> [EXTRACTED RECORDS]
BEGIN

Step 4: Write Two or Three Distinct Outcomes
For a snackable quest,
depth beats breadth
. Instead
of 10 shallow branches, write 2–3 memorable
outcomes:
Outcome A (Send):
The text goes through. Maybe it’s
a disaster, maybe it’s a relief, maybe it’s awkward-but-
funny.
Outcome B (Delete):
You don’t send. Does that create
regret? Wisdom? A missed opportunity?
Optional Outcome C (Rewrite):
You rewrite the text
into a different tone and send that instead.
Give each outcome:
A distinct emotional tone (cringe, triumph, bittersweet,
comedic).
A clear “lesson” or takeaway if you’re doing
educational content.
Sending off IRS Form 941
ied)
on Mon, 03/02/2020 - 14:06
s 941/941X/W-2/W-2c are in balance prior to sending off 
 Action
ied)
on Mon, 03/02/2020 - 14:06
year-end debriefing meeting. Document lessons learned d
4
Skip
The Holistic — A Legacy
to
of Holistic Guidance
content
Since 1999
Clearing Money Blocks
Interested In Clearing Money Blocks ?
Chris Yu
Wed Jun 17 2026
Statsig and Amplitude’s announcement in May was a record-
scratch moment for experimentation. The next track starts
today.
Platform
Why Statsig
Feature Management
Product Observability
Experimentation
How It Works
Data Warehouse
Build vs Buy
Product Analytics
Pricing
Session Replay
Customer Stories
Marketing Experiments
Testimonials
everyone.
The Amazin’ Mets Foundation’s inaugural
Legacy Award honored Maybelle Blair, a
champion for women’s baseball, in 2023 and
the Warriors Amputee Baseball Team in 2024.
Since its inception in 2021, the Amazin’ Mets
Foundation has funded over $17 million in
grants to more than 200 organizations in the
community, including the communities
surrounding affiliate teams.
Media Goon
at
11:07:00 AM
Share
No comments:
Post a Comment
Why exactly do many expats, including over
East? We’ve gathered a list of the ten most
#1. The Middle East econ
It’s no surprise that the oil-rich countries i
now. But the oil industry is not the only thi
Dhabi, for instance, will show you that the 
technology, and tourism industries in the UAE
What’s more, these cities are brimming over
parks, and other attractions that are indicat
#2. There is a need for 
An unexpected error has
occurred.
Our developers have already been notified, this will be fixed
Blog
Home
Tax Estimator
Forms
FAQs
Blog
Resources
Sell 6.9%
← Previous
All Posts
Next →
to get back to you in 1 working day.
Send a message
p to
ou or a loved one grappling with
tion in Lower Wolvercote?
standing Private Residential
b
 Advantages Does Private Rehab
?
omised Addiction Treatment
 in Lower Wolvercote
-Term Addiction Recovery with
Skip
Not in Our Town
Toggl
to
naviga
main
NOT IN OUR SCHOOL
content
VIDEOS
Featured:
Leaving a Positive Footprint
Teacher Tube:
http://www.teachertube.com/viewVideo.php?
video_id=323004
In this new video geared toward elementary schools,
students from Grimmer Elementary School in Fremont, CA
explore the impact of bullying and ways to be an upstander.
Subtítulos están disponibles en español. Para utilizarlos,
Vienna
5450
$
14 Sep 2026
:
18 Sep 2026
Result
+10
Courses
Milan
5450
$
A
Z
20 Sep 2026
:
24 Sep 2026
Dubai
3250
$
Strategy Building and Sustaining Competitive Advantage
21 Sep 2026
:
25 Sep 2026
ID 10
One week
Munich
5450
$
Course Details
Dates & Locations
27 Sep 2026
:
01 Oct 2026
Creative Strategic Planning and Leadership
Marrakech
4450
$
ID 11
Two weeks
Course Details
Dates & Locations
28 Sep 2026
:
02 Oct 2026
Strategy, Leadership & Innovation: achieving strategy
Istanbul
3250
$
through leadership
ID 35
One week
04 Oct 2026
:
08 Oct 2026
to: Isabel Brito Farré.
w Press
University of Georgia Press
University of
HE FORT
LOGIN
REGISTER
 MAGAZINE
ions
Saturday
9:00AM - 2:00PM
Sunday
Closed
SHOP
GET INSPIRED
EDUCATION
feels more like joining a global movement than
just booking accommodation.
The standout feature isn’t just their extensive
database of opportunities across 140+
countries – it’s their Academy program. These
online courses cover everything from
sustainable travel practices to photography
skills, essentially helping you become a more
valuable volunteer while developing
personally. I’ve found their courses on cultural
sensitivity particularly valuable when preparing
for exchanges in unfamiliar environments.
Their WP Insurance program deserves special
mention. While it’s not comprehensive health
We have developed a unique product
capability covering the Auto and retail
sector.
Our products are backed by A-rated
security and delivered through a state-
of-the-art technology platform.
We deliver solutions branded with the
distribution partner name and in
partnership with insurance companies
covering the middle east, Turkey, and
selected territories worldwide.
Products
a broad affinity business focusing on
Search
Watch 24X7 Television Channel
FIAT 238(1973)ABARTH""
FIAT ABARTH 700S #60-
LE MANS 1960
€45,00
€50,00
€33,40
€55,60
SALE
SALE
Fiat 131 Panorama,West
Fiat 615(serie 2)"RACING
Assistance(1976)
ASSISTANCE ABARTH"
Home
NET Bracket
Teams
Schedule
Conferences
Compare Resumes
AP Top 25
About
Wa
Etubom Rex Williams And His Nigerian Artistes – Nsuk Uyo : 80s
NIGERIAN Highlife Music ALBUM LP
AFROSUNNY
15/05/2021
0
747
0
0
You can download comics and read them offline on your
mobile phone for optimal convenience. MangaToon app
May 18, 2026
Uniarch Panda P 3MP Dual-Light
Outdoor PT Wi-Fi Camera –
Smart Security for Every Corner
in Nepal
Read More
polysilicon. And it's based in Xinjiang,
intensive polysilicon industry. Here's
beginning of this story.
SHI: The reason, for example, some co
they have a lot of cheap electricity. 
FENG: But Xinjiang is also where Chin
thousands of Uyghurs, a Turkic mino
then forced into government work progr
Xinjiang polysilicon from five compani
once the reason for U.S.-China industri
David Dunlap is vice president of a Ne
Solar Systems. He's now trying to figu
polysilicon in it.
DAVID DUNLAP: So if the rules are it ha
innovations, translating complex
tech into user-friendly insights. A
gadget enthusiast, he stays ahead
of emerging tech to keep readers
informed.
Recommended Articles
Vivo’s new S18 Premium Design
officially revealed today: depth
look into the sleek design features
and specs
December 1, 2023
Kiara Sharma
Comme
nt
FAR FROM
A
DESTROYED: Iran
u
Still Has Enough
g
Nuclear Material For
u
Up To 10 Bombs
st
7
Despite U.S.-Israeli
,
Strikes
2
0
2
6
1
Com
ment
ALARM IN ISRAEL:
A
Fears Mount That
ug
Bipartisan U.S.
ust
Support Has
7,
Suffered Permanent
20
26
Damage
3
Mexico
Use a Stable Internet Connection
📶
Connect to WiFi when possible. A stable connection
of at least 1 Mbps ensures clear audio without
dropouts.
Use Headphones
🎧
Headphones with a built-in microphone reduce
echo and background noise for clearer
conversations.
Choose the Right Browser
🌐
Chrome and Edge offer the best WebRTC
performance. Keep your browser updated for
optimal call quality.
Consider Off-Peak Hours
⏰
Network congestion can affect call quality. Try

END

> [WHAT YOU WILL DO]
Write every line of the records above as a JSON list of strings, one string per line, leaving out blank lines.

> [TASK ANSWER]
[
  "Step 4: Write Two or Three Distinct Outcomes",
  "For a snackable quest,",
  "depth beats breadth",
  ". Instead",
  "of 10 shallow branches, write 2–3 memorable",
  "outcomes:",
  "Outcome A (Send):",
  "The text goes through. Maybe it’s",
  "a disaster, maybe it’s a relief, maybe it’s awkward-but-",
  "funny.",
  "Outcome B (Delete):",
  "You don’t send. Does that create",
  "regret? Wisdom? A missed opportunity?",
  "Optional Outcome C (Rewrite):",
  "You rewrite the text",
  "into a different tone and send that instead.",
  "Give each outcome:",
  "A distinct emotional tone (cringe, triumph, bittersweet,",
  "comedic).",
  "A clear “lesson” or takeaway if you’re doing",
  "educational content.",
  "Sending off IRS Form 941",
  "ied)",
  "on Mon, 03/02/2020 - 14:06",
  "s 941/941X/W-2/W-2c are in balance prior to sending off ",
  " Action",
  "ied)",
  "on Mon, 03/02/2020 - 14:06",
  "year-end debriefing meeting. Document lessons learned d",
  "4",
  "Skip",
  "The Holistic — A Legacy",
  "to",
  "of Holistic Guidance",
  "content",
  "Since 1999",
  "Clearing Money Blocks",
  "Interested In Clearing Money Blocks ?",
  "Chris Yu",
  "Wed Jun 17 2026",
  "Statsig and Amplitude’s announcement in May was a record-",
  "scratch moment for experimentation. The next track starts",
  "today.",
  "Platform",
  "Why Statsig",
  "Feature Management",
  "Product Observability",
  "Experimentation",
  "How It Works",
  "Data Warehouse",
  "Build vs Buy",
  "Product Analytics",
  "Pricing",
  "Session Replay",
  "Customer Stories",
  "Marketing Experiments",
  "Testimonials",
  "everyone.",
  "The Amazin’ Mets Foundation’s inaugural",
  "Legacy Award honored Maybelle Blair, a",
  "champion for women’s baseball, in 2023 and",
  "the Warriors Amputee Baseball Team in 2024.",
  "Since its inception in 2021, the Amazin’ Mets",
  "Foundation has funded over $17 million in",
  "grants to more than 200 organizations in the",
  "community, including the communities",
  "surrounding affiliate teams.",
  "Media Goon",
  "at",
  "11:07:00 AM",
  "Share",
  "No comments:",
  "Post a Comment",
  "Why exactly do many expats, including over",
  "East? We’ve gathered a list of the ten most",
  "#1. The Middle East econ",
  "It’s no surprise that the oil-rich countries i",
  "now. But the oil industry is not the only thi",
  "Dhabi, for instance, will show you that the ",
  "technology, and tourism industries in the UAE",
  "What’s more, these cities are brimming over",
  "parks, and other attractions that are indicat",
  "#2. There is a need for ",
  "An unexpected error has",
  "occurred.",
  "Our developers have already been notified, this will be fixed",
  "Blog",
  "Home",
  "Tax Estimator",
  "Forms",
  "FAQs",
  "Blog",
  "Resources",
  "Sell 6.9%",
  "← Previous",
  "All Posts",
  "Next →",
  "to get back to you in 1 working day.",
  "Send a message",
  "p to",
  "ou or a loved one grappling with",
  "tion in Lower Wolvercote?",
  "standing Private Residential",
  "b",
  " Advantages Does Private Rehab",
  "?",
  "omised Addiction Treatment",
  " in Lower Wolvercote",
  "-Term Addiction Recovery with",
  "Skip",
  "Not in Our Town",
  "Toggl",
  "to",
  "naviga",
  "main",
  "NOT IN OUR SCHOOL",
  "content",
  "VIDEOS",
  "Featured:",
  "Leaving a Positive Footprint",
  "Teacher Tube:",
  "http://www.teachertube.com/viewVideo.php?",
  "video_id=323004",
  "In this new video geared toward elementary schools,",
  "students from Grimmer Elementary School in Fremont, CA",
  "explore the impact of bullying and ways to be an upstander.",
  "Subtítulos están disponibles en español. Para utilizarlos,",
  "Vienna",
  "5450",
  "$",
  "14 Sep 2026",
  ":",
  "18 Sep 2026",
  "Result",
  "+10",
  "Courses",
  "Milan",
  "5450",
  "$",
  "A",
  "Z",
  "20 Sep 2026",
  ":",
  "24 Sep 2026",
  "Dubai",
  "3250",
  "$",
  "Strategy Building and Sustaining Competitive Advantage",
  "21 Sep 2026",
  ":",
  "25 Sep 2026",
  "ID 10",
  "One week",
  "Munich",
  "5450",
  "$",
  "Course Details",
  "Dates & Locations",
  "27 Sep 2026",
  ":",
  "01 Oct 2026",
  "Creative Strategic Planning and Leadership",
  "Marrakech",
  "4450",
  "$",
  "ID 11",
  "Two weeks",
  "Course Details",
  "Dates & Locations",
  "28 Sep 2026",
  ":",
  "02 Oct 2026",
  "Strategy, Leadership & Innovation: achieving strategy",
  "Istanbul",
  "3250",
  "$",
  "through leadership",
  "ID 35",
  "One week",
  "04 Oct 2026",
  ":",
  "08 Oct 2026",
  "to: Isabel Brito Farré.",
  "w Press",
  "University of Georgia Press",
  "University of",
  "HE FORT",
  "LOGIN",
  "REGISTER",
  " MAGAZINE",
  "ions",
  "Saturday",
  "9:00AM - 2:00PM",
  "Sunday",
  "Closed",
  "SHOP",
  "GET INSPIRED",
  "EDUCATION",
  "feels more like joining a global movement than",
  "just booking accommodation.",
  "The standout feature isn’t just their extensive",
  "database of opportunities across 140+",
  "countries – it’s their Academy program. These",
  "online courses cover everything from",
  "sustainable travel practices to photography",
  "skills, essentially helping you become a more",
  "valuable volunteer while developing",
  "personally. I’ve found their courses on cultural",
  "sensitivity particularly valuable when preparing",
  "for exchanges in unfamiliar environments.",
  "Their WP Insurance program deserves special",
  "mention. While it’s not comprehensive health",
  "We have developed a unique product",
  "capability covering the Auto and retail",
  "sector.",
  "Our products are backed by A-rated",
  "security and delivered through a state-",
  "of-the-art technology platform.",
  "We deliver solutions branded with the",
  "distribution partner name and in",
  "partnership with insurance companies",
  "covering the middle east, Turkey, and",
  "selected territories worldwide.",
  "Products",
  "a broad affinity business focusing on",
  "Search",
  "Watch 24X7 Television Channel",
  "FIAT 238(1973)ABARTH\"\"",
  "FIAT ABARTH 700S #60-",
  "LE MANS 1960",
  "€45,00",
  "€50,00",
  "€33,40",
  "€55,60",
  "SALE",
  "SALE",
  "Fiat 131 Panorama,West",
  "Fiat 615(serie 2)\"RACING",
  "Assistance(1976)",
  "ASSISTANCE ABARTH\"",
  "Home",
  "NET Bracket",
  "Teams",
  "Schedule",
  "Conferences",
  "Compare Resumes",
  "AP Top 25",
  "About",
  "Wa",
  "Etubom Rex Williams And His Nigerian Artistes – Nsuk Uyo : 80s",
  "NIGERIAN Highlife Music ALBUM LP",
  "AFROSUNNY",
  "15/05/2021",
  "0",
  "747",
  "0",
  "0",
  "You can download comics and read them offline on your",
  "mobile phone for optimal convenience. MangaToon app",
  "May 18, 2026",
  "Uniarch Panda P 3MP Dual-Light",
  "Outdoor PT Wi-Fi Camera –",
  "Smart Security for Every Corner",
  "in Nepal",
  "Read More",
  "polysilicon. And it's based in Xinjiang,",
  "intensive polysilicon industry. Here's",
  "beginning of this story.",
  "SHI: The reason, for example, some co",
  "they have a lot of cheap electricity. ",
  "FENG: But Xinjiang is also where Chin",
  "thousands of Uyghurs, a Turkic mino",
  "then forced into government work progr",
  "Xinjiang polysilicon from five compani",
  "once the reason for U.S.-China industri",
  "David Dunlap is vice president of a Ne",
  "Solar Systems. He's now trying to figu",
  "polysilicon in it.",
  "DAVID DUNLAP: So if the rules are it ha",
  "innovations, translating complex",
  "tech into user-friendly insights. A",
  "gadget enthusiast, he stays ahead",
  "of emerging tech to keep readers",
  "informed.",
  "Recommended Articles",
  "Vivo’s new S18 Premium Design",
  "officially revealed today: depth",
  "look into the sleek design features",
  "and specs",
  "December 1, 2023",
  "Kiara Sharma",
  "Comme",
  "nt",
  "FAR FROM",
  "A",
  "DESTROYED: Iran",
  "u",
  "Still Has Enough",
  "g",
  "Nuclear Material For",
  "u",
  "Up To 10 Bombs",
  "st",
  "7",
  "Despite U.S.-Israeli",
  ",",
  "Strikes",
  "2",
  "0",
  "2",
  "6",
  "1",
  "Com",
  "ment",
  "ALARM IN ISRAEL:",
  "A",
  "Fears Mount That",
  "ug",
  "Bipartisan U.S.",
  "ust",
  "Support Has",
  "7,",
  "Suffered Permanent",
  "20",
  "26",
  "Damage",
  "3",
  "Mexico",
  "Use a Stable Internet Connection",
  "📶",
  "Connect to WiFi when possible. A stable connection",
  "of at least 1 Mbps ensures clear audio without",
  "dropouts.",
  "Use Headphones",
  "🎧",
  "Headphones with a built-in microphone reduce",
  "echo and background noise for clearer",
  "conversations.",
  "Choose the Right Browser",
  "🌐",
  "Chrome and Edge offer the best WebRTC",
  "performance. Keep your browser updated for",
  "optimal call quality.",
  "Consider Off-Peak Hours",
  "⏰",
  "Network congestion can affect call quality. Try"
]